| Objetivo da tarefa |
Responda, com base no texto fornecido:
1. Em que instituição Manoel Silvestre Friques é professor assistente?
2. Segundo a nota [1], o que o conceito de Benjamin descartaria?
3. Segundo a nota [2], de quem os surrealistas retiraram a chave metafórica do encontro entre a máquina de costura e o guarda-chuva?

| Texto fornecido |
──────────────────────────────

E nada aconteceu
Manoel Silvestre Friques,
professor assistente na Universidade de Engenharia da UNIRIO. Trabalha em projetos culturais como curador e dramaturgo.
[1] Grosso modo, a dialética hegeliana pauta-se por um processo, um desenvolvimento mediado. O conceito de Benjamin descartaria precisamente a mediação, propondo uma imobilidade dialética. A mediação associada ao pensamento dialético seria um dos fatores que distinguiriam, para Agamben, os pensamentos de Benjamin e de Adorno. Para uma discussão bastante elucidativa, ver O Príncipe e o Sapo: o problema do método em Adorno e Benjamin, capítulo de Infância e História, de Giorgio Agamben.
[2] O encontro, ao acaso e em uma mesa de dissecação, entre a máquina de costura e o guarda-chuva, seria uma chave metafórica fundamental aos surrealistas retirada de Lautréamont. Susan Sontag, em “Happenings: an art of radical juxtaposition”, iria ampliar o escopo desta imagem para além do surrealismo, investigando os Happenings a partir do princípio de justaposição.

──────────────────────────────

| Material de origem |
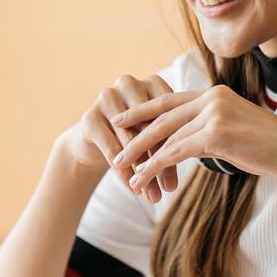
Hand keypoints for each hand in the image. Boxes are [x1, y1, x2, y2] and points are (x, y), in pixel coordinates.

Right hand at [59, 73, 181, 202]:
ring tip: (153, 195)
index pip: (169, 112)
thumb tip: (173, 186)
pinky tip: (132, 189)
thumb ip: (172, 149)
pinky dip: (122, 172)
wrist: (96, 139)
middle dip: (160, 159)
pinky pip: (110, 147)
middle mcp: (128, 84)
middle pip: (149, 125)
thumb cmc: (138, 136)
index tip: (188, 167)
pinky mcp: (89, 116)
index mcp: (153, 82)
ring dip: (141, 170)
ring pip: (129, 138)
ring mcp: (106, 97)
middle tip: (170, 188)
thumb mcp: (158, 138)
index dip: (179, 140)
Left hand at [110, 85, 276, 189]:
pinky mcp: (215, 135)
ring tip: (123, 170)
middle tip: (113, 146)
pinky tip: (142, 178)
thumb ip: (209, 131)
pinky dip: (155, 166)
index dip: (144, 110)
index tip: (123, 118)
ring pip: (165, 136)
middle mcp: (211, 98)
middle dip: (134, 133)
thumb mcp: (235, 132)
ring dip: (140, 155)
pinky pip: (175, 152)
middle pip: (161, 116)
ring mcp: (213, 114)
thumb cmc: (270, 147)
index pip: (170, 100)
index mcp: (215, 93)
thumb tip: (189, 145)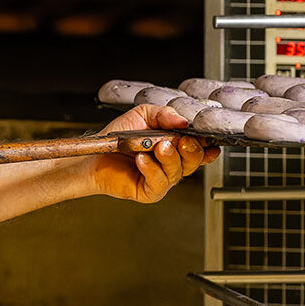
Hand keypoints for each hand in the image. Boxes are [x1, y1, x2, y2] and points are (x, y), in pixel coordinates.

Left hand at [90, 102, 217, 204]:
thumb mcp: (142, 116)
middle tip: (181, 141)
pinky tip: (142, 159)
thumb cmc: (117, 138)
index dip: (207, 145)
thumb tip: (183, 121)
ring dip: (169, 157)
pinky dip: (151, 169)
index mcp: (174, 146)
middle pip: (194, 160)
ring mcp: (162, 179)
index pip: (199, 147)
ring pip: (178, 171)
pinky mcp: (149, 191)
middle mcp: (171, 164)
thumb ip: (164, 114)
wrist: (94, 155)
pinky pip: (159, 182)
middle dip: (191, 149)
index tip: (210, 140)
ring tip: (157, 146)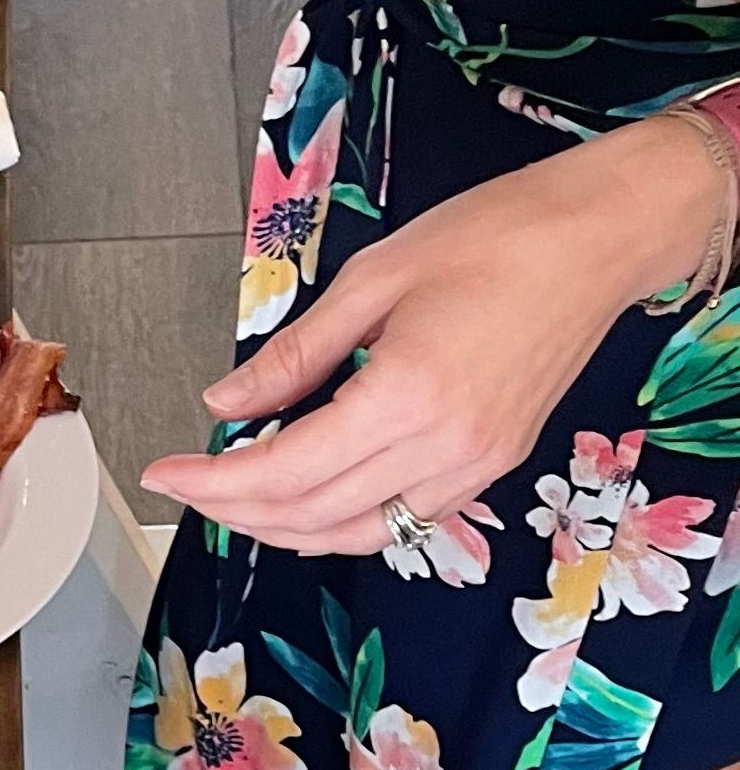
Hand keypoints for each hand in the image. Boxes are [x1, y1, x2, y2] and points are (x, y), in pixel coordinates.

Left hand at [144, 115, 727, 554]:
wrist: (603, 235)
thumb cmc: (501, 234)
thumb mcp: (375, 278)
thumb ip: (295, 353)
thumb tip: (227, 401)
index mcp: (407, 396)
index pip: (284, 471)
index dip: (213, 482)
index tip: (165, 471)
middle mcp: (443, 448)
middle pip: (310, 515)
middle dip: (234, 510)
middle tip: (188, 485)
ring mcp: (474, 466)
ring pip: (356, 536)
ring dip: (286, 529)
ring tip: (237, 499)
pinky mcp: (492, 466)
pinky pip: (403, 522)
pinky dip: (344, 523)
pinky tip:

──────────────────────────────

| Resultado do exercício |
1. Na Universidade de Engenharia da UNIRIO.
2. A mediação, propondo uma imobilidade dialética.
3. De Lautréamont.